- INSTRUCTIONS TO FOLLOW -
Locate each line below containing the string "True", and copy those lines out in full.

- MATERIAL SHOWN -

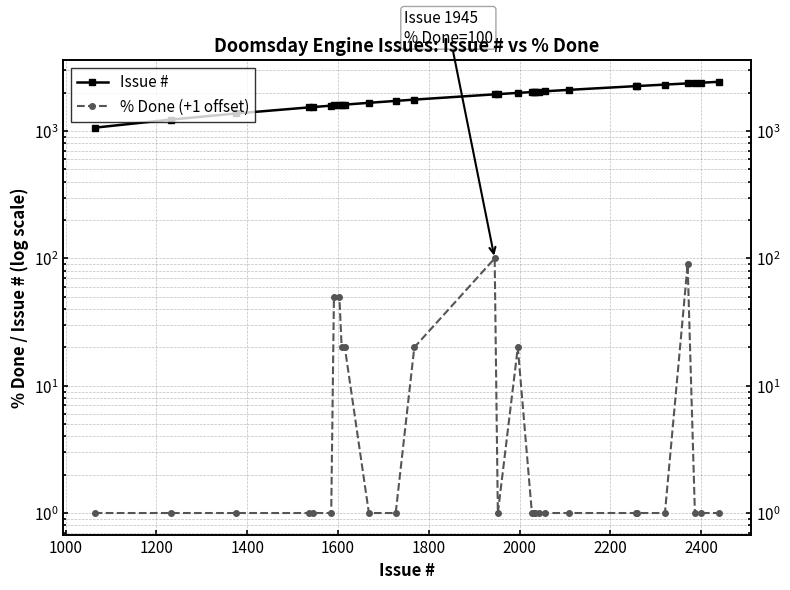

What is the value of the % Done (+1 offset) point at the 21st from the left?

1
==
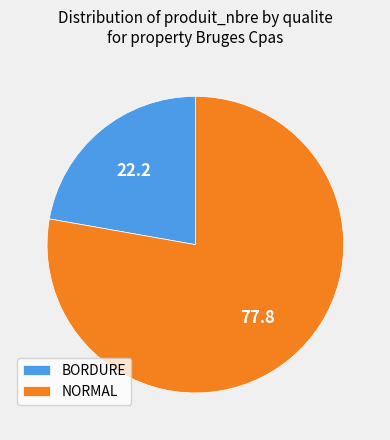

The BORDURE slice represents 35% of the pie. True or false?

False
...
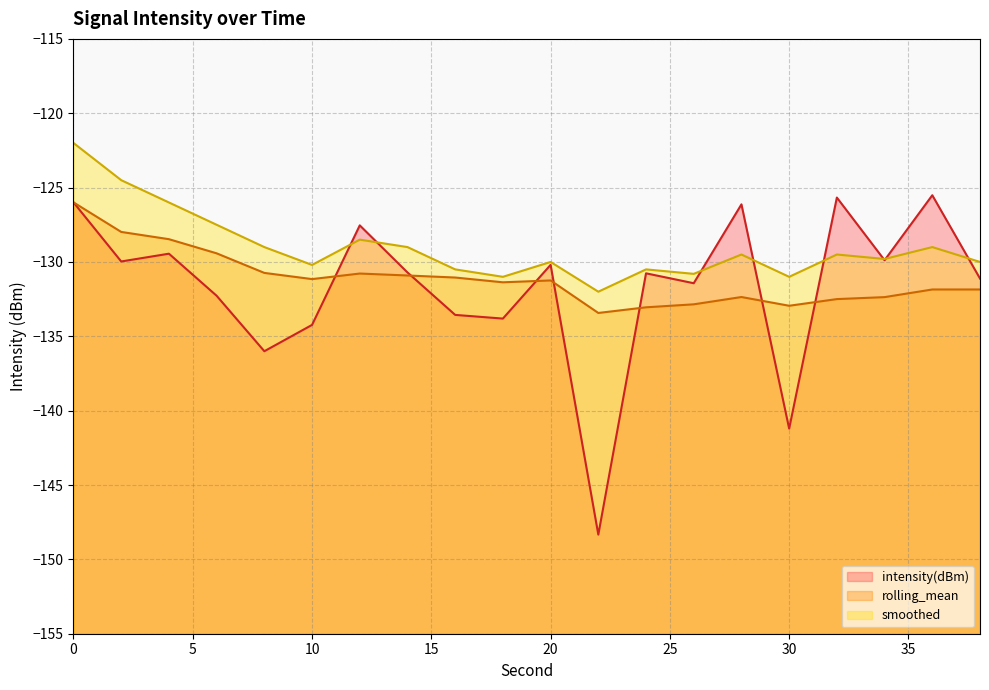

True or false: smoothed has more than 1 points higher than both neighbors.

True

- WRITTEN ANSWER -
The BORDURE slice represents 35% of the pie. True or false?
True or false: smoothed has more than 1 points higher than both neighbors.
True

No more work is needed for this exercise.